By using the cdr of a pair to reference another pair, we can create a chain:

(a . (b . (c . (d . NIL))))

Notice that the cdr of the last pair is NIL. This signifies the end of the chain, and we call this structure a list. To avoid having to write a large number of brackets, we will write the previous list like this:

(a b c d)

Finally, if the cdr of the last pair in a list is not NIL, we will write this:

(p q . r)

which is equivalent to

(p . (q . r))

This is called an improper list.

Implementation

Printing an atom or list is simple.

void print_expr(Atom atom)
{
	switch (atom.type) {
	case AtomType_Nil:
		printf("NIL");
		break;
	case AtomType_Pair:
		putchar('(');
		print_expr(car(atom));
		atom = cdr(atom);
		while (!nilp(atom)) {
			if (atom.type == AtomType_Pair) {
				putchar(' ');
				print_expr(car(atom));
				atom = cdr(atom);
			} else {
				printf(" . ");
				print_expr(atom);
				break;
			}
		}
		putchar(')');
		break;
	case AtomType_Symbol:
		printf("%s", atom.value.symbol);
		break;
	case AtomType_Integer:
		printf("%ld", atom.value.integer);
		break;
	}
}

By using recursion we can print aribtrarily complex data structures. (Actually that's not true: for a very deeply nested structure we will run out of stack space, and a self-referencing tree will never finish printing).

Testing

See what print_expr does with various atoms:

Atom Output

make_int(42) 42
make_sym("FOO") FOO
cons(make_sym("X"), make_sym("Y")) (X . Y)
cons(make_int(1), cons(make_int(2), cons(make_int(3), nil))) (1 2 3)

Atom	Output
`make_int(42)`	`42`
`make_sym("FOO")`	`FOO`
`cons(make_sym("X"), make_sym("Y"))`	`(X . Y)`
`cons(make_int(1), cons(make_int(2), cons(make_int(3), nil)))`	`(1 2 3)`

All this is pretty trivial. We'll get on to some more interesting stuff in the next chapter.

One last thing

Remember we said that we would treat identical symbols as being the same object? We can enforce that by keeping track of all the symbols created, and returning the same atom if the same sequence of characters is requested subsequently.

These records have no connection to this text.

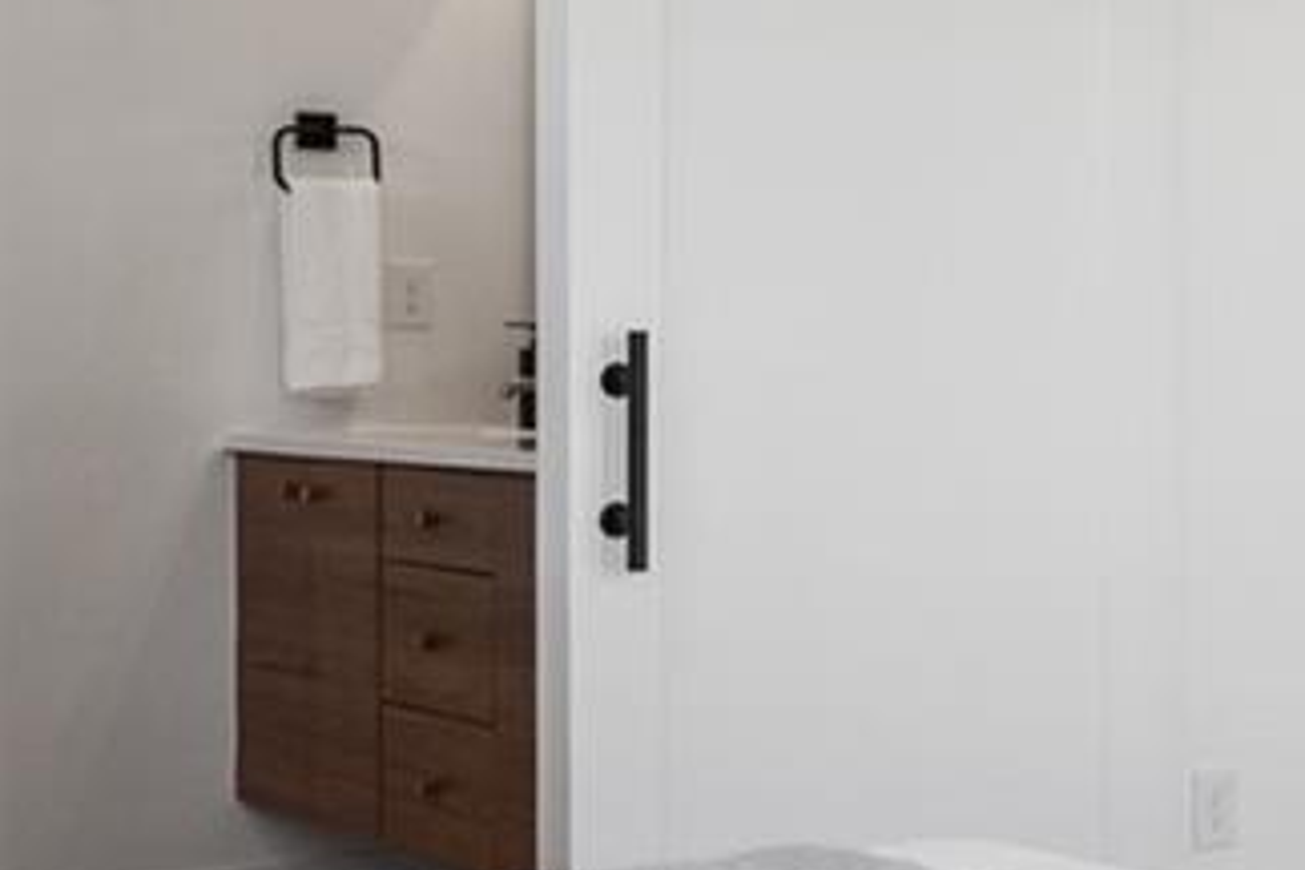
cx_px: 1857
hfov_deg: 22.1
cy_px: 342
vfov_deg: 17.3
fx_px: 2864
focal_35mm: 79
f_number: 8
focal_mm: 16
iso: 200
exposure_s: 1/400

Languages with a set or hashtable container make this easy, but we can use the LISP data structures already implemented to store the symbols in a list:

static Atom sym_table = { AtomType_Nil };

Atom make_sym(const char *s)
{
	Atom a, p;

	p = sym_table;
	while (!nilp(p)) {
		a = car(p);
		if (strcmp(a.value.symbol, s) == 0)
			return a;
		p = cdr(p);
	}

	a.type = AtomType_Symbol;
	a.value.symbol = strdup(s);
	sym_table = cons(a, sym_table);

	return a;
}

Neat, huh? It's not particularly efficient, but it will do fine for now.